→ **Text shown**
=== Begin Enclosure ===

Don't suppose you can read C++ well enough to figure out what might be going on, can you?

rsbriggs
06-29-2003, 02:46 PM
Yes - they run out of separate directories DF-CPU1 through DF-CPU8. I don't quite understand it myself, but there is really is something odd going on with multi-processors. I've verified this sequence:

1.) All clients were started by running foldit, not using dfGUI. All 8 console windows are minimized to the taskbar.

2.) I open one of the directories, and bring up the copy of dfGUI in that directory and check the configuration. It shows the correct path, and shows that the client is running.

3.) I use the dfGUI "upload" button to stop the client and upload buffered generations. When done, one of the console windows minimized to the taskbar disappears.

4.) On the same running instance of dfGUI, I go to the configuration screen, and toggle the radio buttons from visible to invisible, then back to visible - it restores some other client window.

5.) If you again press the upload button, you will end up with at least one dead client due to "hosed" files. Sometimes, if you just close dfGUI at that point, you'll end up with one of the clients dead at the end of its current generation. Sometimes this also leaves a phantom copy of foldtrajlite running, not associated with any of the minimized windows - memory usage about 27k, and consuming no CPU. If you let the running clients continue, at least one of them will die later, due to hosed up files.

Quite odd, and only happening on my 8x box, not my 4x box. I just don't run dfGUI on that box, and everything is OK. I DO run dfGUI on the 4x box, and have never had the slightest problem.

No - don't read C++ (for windows) well at all. I'm an old UNIX and 'C' guy (Solaris, AIX, OSF, Tru64, a couple years worth of Linux) that's been working with C# and .Net over the last year or so. Never did anything with classic 'C' or C++ windows programming, COM, or MFC... (By OLD, I mean that I've been working with Unix since it escaped from Bell labs in about 1975 - first used it on a PDP-11, as I recall. Been working with C since BEFORE the Kernighan, Plauger, and Ritchie book was available.)


<shameless self plug>

Anyone out there looking to hire a C# programmer (with one+ years worth of C# experience), and LOTS of UNIX/'C' experience to back it up??? Have resume, will submit. Location of job not important, will relocate as necessary....

</shameless self plug>

Digital Parasite
06-29-2003, 04:30 PM
Originally posted by rsbriggs
3.) I use the dfGUI "upload" button to stop the client and upload buffered generations. When done, one of the console windows minimized to the taskbar disappears.

4.) On the same running instance of dfGUI, I go to the configuration screen, and toggle the radio buttons from visible to invisible, then back to visible - it restores some other client window.

dfGUI wasn't designed for a multi-CPU systems so the Visible/Hidden code doesn't really work properly running multiple copies. The code I believe will hide the first dfGUI window it finds and might unhide all of them. There is no way to differentiate between all the DF client command line windows so it doesn't know which one you really want to deal with.

=== End Enclosure ===

→ **Recorded information**
=== Begin Enclosure ===

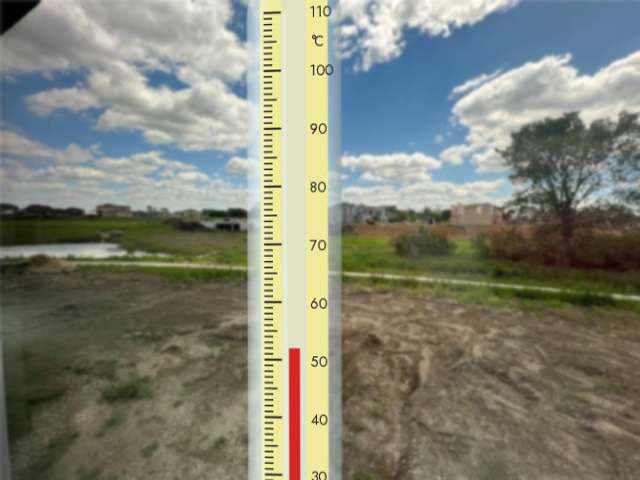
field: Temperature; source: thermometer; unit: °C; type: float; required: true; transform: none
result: 52 °C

=== End Enclosure ===

→ **Actions to take**
A) Set down the stretch of the dfGUI forum thread from "Quite odd, and" through "the slightest problem.".
B) According to the dfGUI forum thread, which machine has the problem?
C) Render this sentence from the dfGUI forum thread in Spanish: "All 8 console windows are minimized to the taskbar."
Work only from the dfGUI forum thread.

→ **Answers**
A)
Quite odd, and only happening on my 8x box, not my 4x box. I just don't run dfGUI on that box, and everything is OK. I DO run dfGUI on the 4x box, and have never had the slightest problem.

B) Only the 8x box, not the 4x box.

C) Las 8 ventanas de consola están minimizadas en la barra de tareas.